While the rent adjustment program is helpful, it is narrowly focused. “This is looking specifically at income and your benefits and not considering some of the other financial gymnastics you’ve had during this whole time,” says Kristen Hackett. The rent adjustment only accounts for a person who has lost income, since it reflects what money they are bringing in. But many tenants have also gained expenses from Covid. Pandemics are expensive; they can bring unexpected burdens, like funeral costs or family members needing additional support.
NYCHA and Wavecrest both are developing payment plans to collect past-due rent from tenants. While NYCHA’s plan is still under discussion, Wavecrest has already begun working with its residents. Wavecrest’s Chief Financial Officer Susan Camerata says, “Wavecrest is currently working with residents on an individual basis to arrange payment plans for residents with arrears that allow them to repay over an agreed timeline, including beyond August.” Just how flexible and forgiving these payment plans will be remains to be seen.
Aware that New York’s poorest residents are confronting a financial and evictions crisis, the Cuomo administration has enacted legislation to give them somewhat of a reprieve. Both fall well short of adequately protecting these tenants.
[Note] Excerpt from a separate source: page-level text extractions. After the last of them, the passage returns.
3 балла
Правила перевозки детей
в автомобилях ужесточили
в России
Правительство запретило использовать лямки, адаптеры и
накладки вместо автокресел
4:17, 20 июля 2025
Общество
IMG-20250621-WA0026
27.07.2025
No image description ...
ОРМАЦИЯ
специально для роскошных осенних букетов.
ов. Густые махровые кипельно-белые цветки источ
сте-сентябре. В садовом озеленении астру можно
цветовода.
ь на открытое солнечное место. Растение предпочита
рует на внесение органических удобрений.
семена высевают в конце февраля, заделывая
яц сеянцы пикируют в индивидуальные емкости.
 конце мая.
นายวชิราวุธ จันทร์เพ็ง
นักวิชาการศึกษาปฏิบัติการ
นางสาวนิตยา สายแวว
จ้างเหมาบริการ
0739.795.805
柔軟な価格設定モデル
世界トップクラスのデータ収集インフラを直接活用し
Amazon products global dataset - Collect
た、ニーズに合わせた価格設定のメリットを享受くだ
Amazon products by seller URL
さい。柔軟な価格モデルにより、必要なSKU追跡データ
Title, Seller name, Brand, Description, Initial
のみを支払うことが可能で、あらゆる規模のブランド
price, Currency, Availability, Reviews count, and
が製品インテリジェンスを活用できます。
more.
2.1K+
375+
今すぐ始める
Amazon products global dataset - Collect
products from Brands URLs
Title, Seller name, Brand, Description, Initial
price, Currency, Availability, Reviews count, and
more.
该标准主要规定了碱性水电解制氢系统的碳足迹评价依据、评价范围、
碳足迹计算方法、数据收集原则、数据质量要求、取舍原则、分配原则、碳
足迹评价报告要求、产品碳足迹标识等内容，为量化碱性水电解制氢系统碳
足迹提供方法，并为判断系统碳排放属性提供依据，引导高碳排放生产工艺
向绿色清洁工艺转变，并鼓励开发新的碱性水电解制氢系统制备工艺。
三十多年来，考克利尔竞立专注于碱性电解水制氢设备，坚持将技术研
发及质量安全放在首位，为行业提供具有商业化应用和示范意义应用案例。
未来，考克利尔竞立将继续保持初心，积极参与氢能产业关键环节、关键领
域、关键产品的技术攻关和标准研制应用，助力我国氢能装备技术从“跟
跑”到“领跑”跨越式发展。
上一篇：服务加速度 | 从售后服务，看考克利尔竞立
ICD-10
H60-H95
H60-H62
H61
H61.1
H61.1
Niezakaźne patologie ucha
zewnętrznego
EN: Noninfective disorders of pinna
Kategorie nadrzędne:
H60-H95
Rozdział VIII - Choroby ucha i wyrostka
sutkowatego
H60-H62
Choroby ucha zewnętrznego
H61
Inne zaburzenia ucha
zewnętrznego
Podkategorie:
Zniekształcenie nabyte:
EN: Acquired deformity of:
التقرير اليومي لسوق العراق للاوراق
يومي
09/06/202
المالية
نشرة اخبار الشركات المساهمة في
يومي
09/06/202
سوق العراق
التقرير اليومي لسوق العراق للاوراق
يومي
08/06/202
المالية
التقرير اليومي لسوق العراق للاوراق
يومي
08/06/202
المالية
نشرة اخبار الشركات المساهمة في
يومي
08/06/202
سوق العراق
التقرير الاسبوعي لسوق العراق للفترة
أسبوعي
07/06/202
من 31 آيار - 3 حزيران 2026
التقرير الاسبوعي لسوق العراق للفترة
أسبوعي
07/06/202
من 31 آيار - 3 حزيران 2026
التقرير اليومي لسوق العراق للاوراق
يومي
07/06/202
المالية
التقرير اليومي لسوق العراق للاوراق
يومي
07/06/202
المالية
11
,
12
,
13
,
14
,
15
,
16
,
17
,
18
Most well-known is the statewide moratorium on evictions. The moratorium was recently extended until August 20, but those extra months only exist for individuals who are “eligible for unemployment insurance or benefits” or have faced demonstrable “financial hardship” due to COVID-19. The most vulnerable people– like undocumented immigrants, off-the-books workers or some health-compromised individuals— may not qualify.
More recently, Governor Cuomo signed the Tenant Safe Harbor Act into law. Theoretically, Safe Harbor would add protections on top of the moratorium, by preventing landlords from evicting any tenant on the basis of unpaid rent who has “suffered financial hardship during the COVID-19 covered period.” That period extends from March 7, until the undetermined date when all statewide restrictions on gatherings and businesses are lifted. But Safe Harbor doesn’t seem to give additional protections to NYCHA and RAD residents, since those tenants are already eligible for similar rent-payment protection through the income adjustment policy.
Even though both bills protect some tenants from eviction, they still allow landlords to seek financial judgements against tenants over unpaid rent. The Right To Counsel NYC Coalition, a housing rights group, tweeted that Safe Harbor “doesn’t add tenant protections and shouldn’t be called a safe harbor act; it enshrines tenant debt and sets them up for landlord harassment. We need a REAL #EvictionMoratoirum and #CancelRent.”
Rent explicitly isn’t cancelled through the moratorium or Safe Harbor. That means the financial reckonings and hardships they aim to fix are only deferred. “Politicians have continued to treat this as though it’s a short-term crisis,” says Hackett.
In reality, tenants will sit with rent debts and face landlord harassments for months after the date when restrictions lift, far beyond when the pandemic is said to be over.